There are other ways to measure weight loss than just the scale, too. For example, how your clothes fit. A few weeks ago, post menstrual cycle (again, sorry guys) I randomly lost 4 pounds. I wrote it off as no longer being a huge bloated miserable bitch and went about my day. However, the next week, the scale was the same. WHAAAAT? and then it was lower. oh shit. Yesterday, without realizing it I had cinched my belt in one notch further. Today, all my usual jeans were dirty so I dug through my drawers on a quest to do an experiement regarding jean size that I hoped would work or "dress-down Friday" would be totally lost on me this week. IT'S MY FAVORITE DAY! Anyway, I'm down a jean size. BOOM.

This weightloss is totally unexpected. I'm not "trying" to loose weight, I'm training for a half marathon. I know the two can go hand in hand, and I'd love them to, but they didn't last year, so what gives?

Have I been eating better? Maybe marginally, some days. Certainly not this week. I devoured a 10 oz bag of pretzel m&ms in two days. I shared.... 3 with my coworker, and I dropped one in my car, somewhere. I ate a buncha pizza this week. I don't think I've prepared myself a green vegetable since Sunday. (the blog is about honesty, right? At least I was a bit embarrased by that last one.)
 
I have been increasing the intensity - I am working out more like 6 days a week, as compared to last year's 4 days, maaayyybe 5.

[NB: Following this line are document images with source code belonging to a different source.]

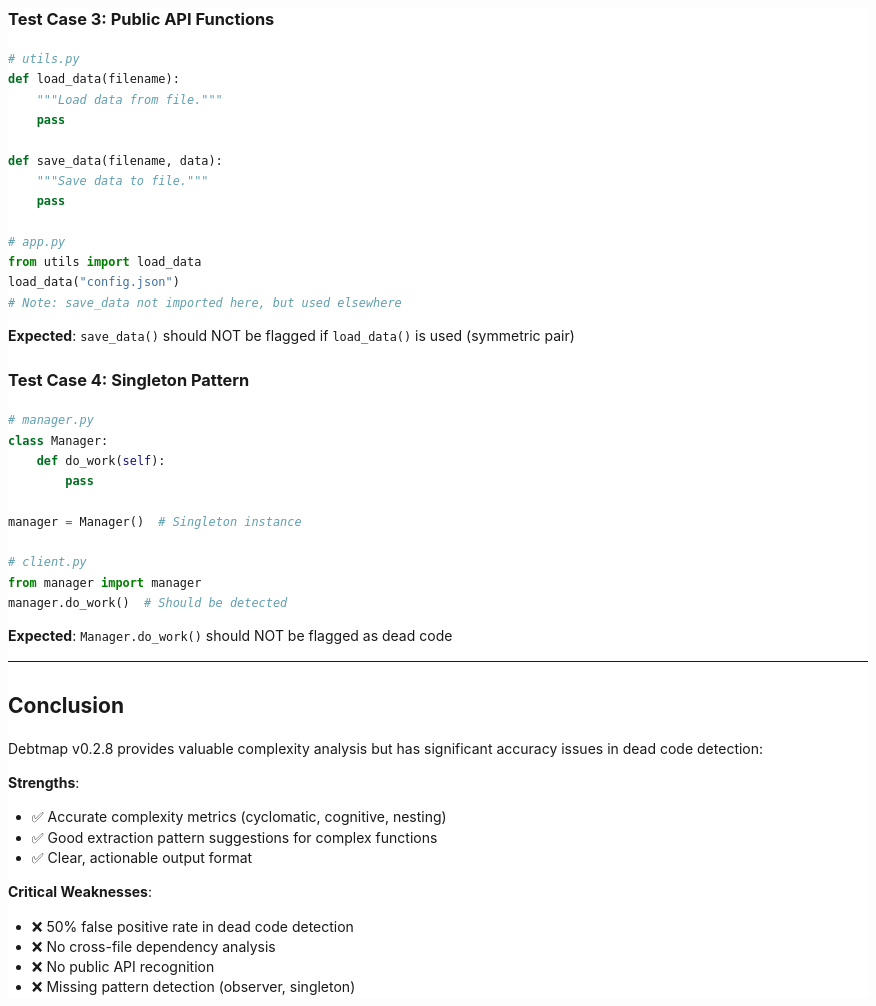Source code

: ### Test Case 3: Public API Functions
```python
# utils.py
def load_data(filename):
    """Load data from file."""
    pass

def save_data(filename, data):
    """Save data to file."""
    pass

# app.py
from utils import load_data
load_data("config.json")
# Note: save_data not imported here, but used elsewhere
```

**Expected**: `save_data()` should NOT be flagged if `load_data()` is used (symmetric pair)

### Test Case 4: Singleton Pattern
```python
# manager.py
class Manager:
    def do_work(self):
        pass

manager = Manager()  # Singleton instance

# client.py
from manager import manager
manager.do_work()  # Should be detected
```

**Expected**: `Manager.do_work()` should NOT be flagged as dead code

---

## Conclusion

Debtmap v0.2.8 provides valuable complexity analysis but has significant accuracy issues in dead code detection:

**Strengths**:
- ✅ Accurate complexity metrics (cyclomatic, cognitive, nesting)
- ✅ Good extraction pattern suggestions for complex functions
- ✅ Clear, actionable output format

**Critical Weaknesses**:
- ❌ 50% false positive rate in dead code detection
- ❌ No cross-file dependency analysis
- ❌ No public API recognition
- ❌ Missing pattern detection (observer, singleton)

I'm running faster, I'm doing yoga, I'm being more consistent.

But, I think the real clincher is - weight lifting. I know it's one of those things most runners don't care for, and I let it slide a lot last year when I started training for longer distances. But, admittedly, I like doing it. Even if I'm super self-conscious doing it at the gym. I love the burn. I love that sore feeling. I love feeling strong. Most running plans encourage strength training, but in a way that I think is kind of wussy. I'm not going to go to the gym and pick up some five pound dumbbells and swing them around for 20-30 reps. Lame. I'm going heavy. Now, not as heavy as I would've gone when I wasn't running - especially when I'm doing legs. But, I want it to hurt. I want my arms/legs/body to shake as I try to get a 10th or 12th rep in on my third set. I want to be pushing myself. 

This might be contrary to what most runners are told. And you should really be patient with it, consistent with it and don't be a frigging idiot and over do it (guilty, on the regular). (You should also probably get advice from more places that this lowely amature's blog, don't be a moron.) The prize here is still a half/full marathon finish. But, this is working folks. It's working well, and it's working fast.

Try it or don't. But, I'm wearing pants right now that I haven't worn in two years, and my beloved weightlifting is going to get some of the credit.